In spherical coordinates, \((r, \theta, \phi)\), we recall that spherical coordinates are defined in terms of cartesian coordinates as follows:

\[\begin{split} x = r \sin \theta \cos \phi \\ y = r \sin \theta \sin \phi \\ z = r \cos \theta \end{split}\]

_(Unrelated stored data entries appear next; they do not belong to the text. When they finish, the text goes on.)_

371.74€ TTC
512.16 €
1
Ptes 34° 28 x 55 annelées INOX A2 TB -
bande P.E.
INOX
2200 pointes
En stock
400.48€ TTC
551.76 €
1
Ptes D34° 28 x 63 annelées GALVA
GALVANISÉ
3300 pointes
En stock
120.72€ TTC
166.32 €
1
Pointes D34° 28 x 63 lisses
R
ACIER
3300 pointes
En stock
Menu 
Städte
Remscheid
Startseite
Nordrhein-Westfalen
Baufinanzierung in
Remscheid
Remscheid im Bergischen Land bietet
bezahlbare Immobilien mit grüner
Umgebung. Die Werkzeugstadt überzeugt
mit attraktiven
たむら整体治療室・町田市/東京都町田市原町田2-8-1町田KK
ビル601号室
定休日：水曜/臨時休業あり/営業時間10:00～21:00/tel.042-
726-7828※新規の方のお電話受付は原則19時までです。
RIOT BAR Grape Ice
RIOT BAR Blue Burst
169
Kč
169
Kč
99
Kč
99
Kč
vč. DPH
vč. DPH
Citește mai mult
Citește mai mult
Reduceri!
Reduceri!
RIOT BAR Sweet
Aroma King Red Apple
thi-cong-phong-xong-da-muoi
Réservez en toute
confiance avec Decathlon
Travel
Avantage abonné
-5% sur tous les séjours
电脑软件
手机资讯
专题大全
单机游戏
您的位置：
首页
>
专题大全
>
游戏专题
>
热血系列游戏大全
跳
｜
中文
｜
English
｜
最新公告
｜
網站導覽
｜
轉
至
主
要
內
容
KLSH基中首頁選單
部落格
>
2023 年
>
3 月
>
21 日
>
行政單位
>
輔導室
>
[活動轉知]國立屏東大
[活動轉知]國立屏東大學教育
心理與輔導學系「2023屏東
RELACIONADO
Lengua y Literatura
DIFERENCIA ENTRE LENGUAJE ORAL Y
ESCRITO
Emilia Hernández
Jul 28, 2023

Thus, after evaluating the differentials using the total differential rule, we find that:

\[\begin{split} dx = \frac{\partial x}{\partial r} dr + \frac{\partial x}{\partial \theta} d\theta + \frac{\partial x}{\partial \phi} d \phi \\ = \sin \theta \cos \phi dr + r \cos \theta \cos \phi d\theta - r \sin \phi \sin \theta d\phi \end{split}\]
\[\begin{split} dy = \frac{\partial y}{\partial r} dr + \frac{\partial y}{\partial \theta} d\theta + \frac{\partial y}{\partial \phi} d \phi \\ = \sin \phi \sin \theta dr + r \sin \theta \cos \theta d\theta + r \sin \theta \cos \phi d\phi \end{split}\]
\[\begin{split} dz = \frac{\partial z}{\partial r} dr + \frac{\partial z}{\partial \theta} d\theta \\ = \cos \theta dr - r \sin \theta d \theta \end{split}\]

After an ungodly long process of adding in our evaluated values for the squares of the three differentials \(dx\), \(dy\), and \(dz\), we finally get the line element in spherical coordinates:

\[ dl^2 = dr^2 + r^2 d \theta^2 + r^2 \sin^2 \theta d \phi^2 \]

Therefore, our metric tensor becomes:

\[\begin{split} g_{\alpha \beta} = \begin{pmatrix} 1 & 0 & 0 \\ 0 & r^2 & 0 \\ 0 & 0 & r^2 \sin^2(\theta) \\ \end{pmatrix} \end{split}\]

Which still satisfies:

\[\begin{split} dl^2 = \begin{bmatrix} dr & d\theta & d\phi \end{bmatrix} \begin{bmatrix} dr \\ d\theta \\ d\phi \end{bmatrix} \begin{pmatrix} 1 & 0 & 0 \\ 0 & r^2 & 0 \\ 0 & 0 & r^2 \sin^2(\theta) \\ \end{pmatrix} \end{split}\]

After doing all of these calculations with tensors, why do we need to use them at all? It’s because tensor equations take the same form in any coordinate system. This important fact will be crucial in working on a theory of general relativity.